In this year's selection, we see the previously used approaches of Jean-Michel Rolland (the miniature Vagues à l'âme), Péter Lichter's typical work with the film images in The Geneva Mechanism: A Ghost Movie, or the widely used practice of cutting out moving elements through experimentation with video mapping tools (Divisoria). But we also see a completely new authorial positioning for Madi Piller, an artist who has been dealing with questions of identity and memory for decades, exploring them through her own peripatetic family history, and this year building spatial arrangements of real and imaginary elements through a distinctly visual study of landscape (The Equation of Unbalanced Spaces). Spatial relationships and devaluations are also explored by Thomas Kutschker in back and/or forth.
New emphases or masteries may appear in a familiar creative process. Working with photographs is one of the basic creative strategies of experimental (and other types of) film. Hoolboom's choice of images in his latest film, Promises, and his ingenious work with rhythm and the sequencing of photographs allude to his early “stolen footage” works, which advanced the whole genre of recycling film images. In particular, his sensitivity to the choice of moments, facial expressions, overlapping elements, immanent situations and halted gestures render not only dramatic, almost poignant promises of stories, but moving and beautiful ones as well.
The videos that were first exhibited in the gallery include two complex and visually powerful works. Beacons is based on messages delivered in 1985 at a conference of artists, curators, and cultural diplomats held in the former Yugoslavia, that emphasized themes of self-determination and autonomy for cultures of the Global South. The author Jasmina Cibić has selected sites in the Balkans where distinctive works of modern architecture stand, solitary towers surrounded by nature. She approached singers, musicians and other artists, with whom she created performative situations that transpose messages of autonomy and self-awareness into gestures of architecture, music and words.
Chronicles of the Dark Sun work with materials from various sources and build a partly fictional story from them, through which they emphasize the motives of societal threats, especially environmental ones, in contemporary documentation of life, consumption and scientific progress. The plot, whose rendering is inspired by Chris Marker's film La Jetée, follows the story of a woman from childhood to old age, in a world where people had to outshine the Sun, which turned the Earth into an arid desert and started water wars. People then commissioned artificial intelligence to simulate the world with the sun for them.

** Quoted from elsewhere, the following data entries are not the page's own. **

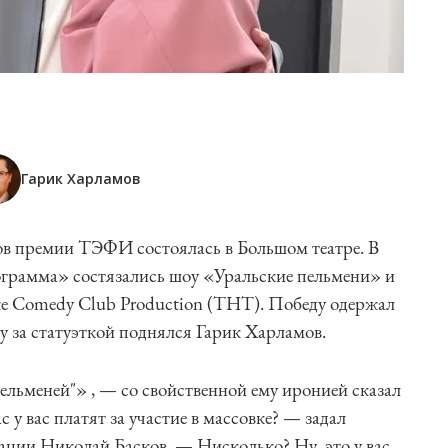
Гарик Харламов
в премии ТЭФИ состоялась в Большом театре. В
грамма» состязались шоу «Уральские пельмени» и
е Comedy Club Production (ТНТ). Победу одержал
у за статуэткой поднялся Гарик Харламов.
Пельменей"» , — со свойственной ему иронией сказал
 у вас платят за участие в массовке? — задал
ции Николай Басков. — Нисколько? Ну, это у вас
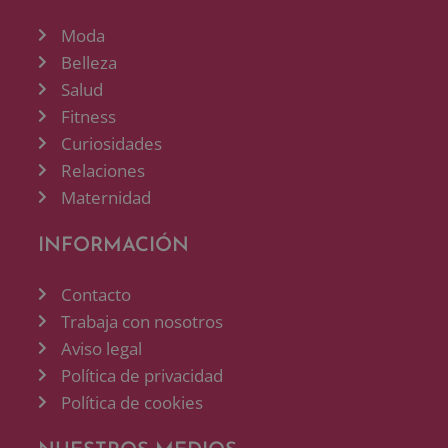
Moda
Belleza
Salud
Fitness
Curiosidades
Relaciones
Maternidad
INFORMACIÓN
Contacto
Trabaja con nosotros
Aviso legal
Política de privacidad
Política de cookies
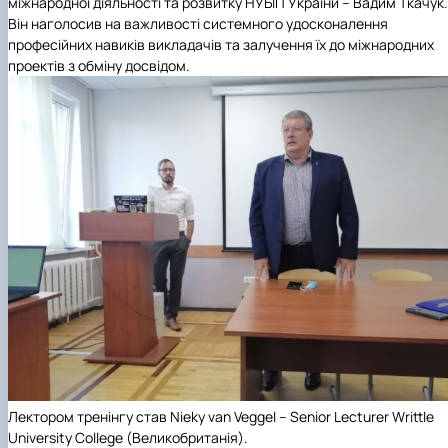
міжнародної діяльності та розвитку НУБІП України – Вадим Ткачук.
Він наголосив на важливості системного удосконалення
професійних навиків викладачів та залучення їх до міжнародних
проектів з обміну досвідом.
Лектором тренінгу став Nieky van Veggel – Senior Lecturer Writtle
University College (Великобританія).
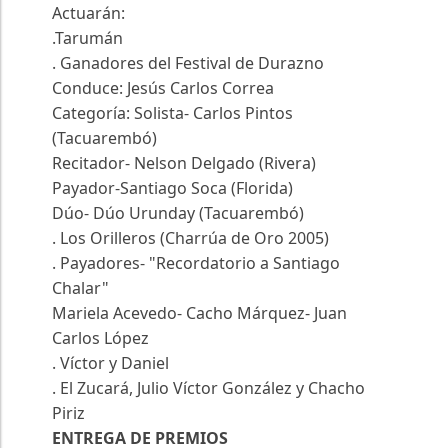
Actuarán:
.Tarumán
. Ganadores del Festival de Durazno
Conduce: Jesús Carlos Correa
Categoría: Solista- Carlos Pintos
(Tacuarembó)
Recitador- Nelson Delgado (Rivera)
Payador-Santiago Soca (Florida)
Dúo- Dúo Urunday (Tacuarembó)
. Los Orilleros (Charrúa de Oro 2005)
. Payadores- "Recordatorio a Santiago
Chalar"
Mariela Acevedo- Cacho Márquez- Juan
Carlos López
. Víctor y Daniel
. El Zucará, Julio Víctor González y Chacho
Piriz
ENTREGA DE PREMIOS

The appearance of the images is partly created by the involvement of several tools using artificial intelligence. The work functions not only as a narrative, but also as a layered reflection, in which the images are what is talked about and thought about. I found the film at an exhibition in Vienna's Kunsthalle, which was related to the Sun as a source, threat and inspiration. With some of the videos in the gallery, you can see how urgently they “talk” to be watched in their entirety and from beginning to end – the way of presentation in the cinema will therefore allow this film to be perceived linearly.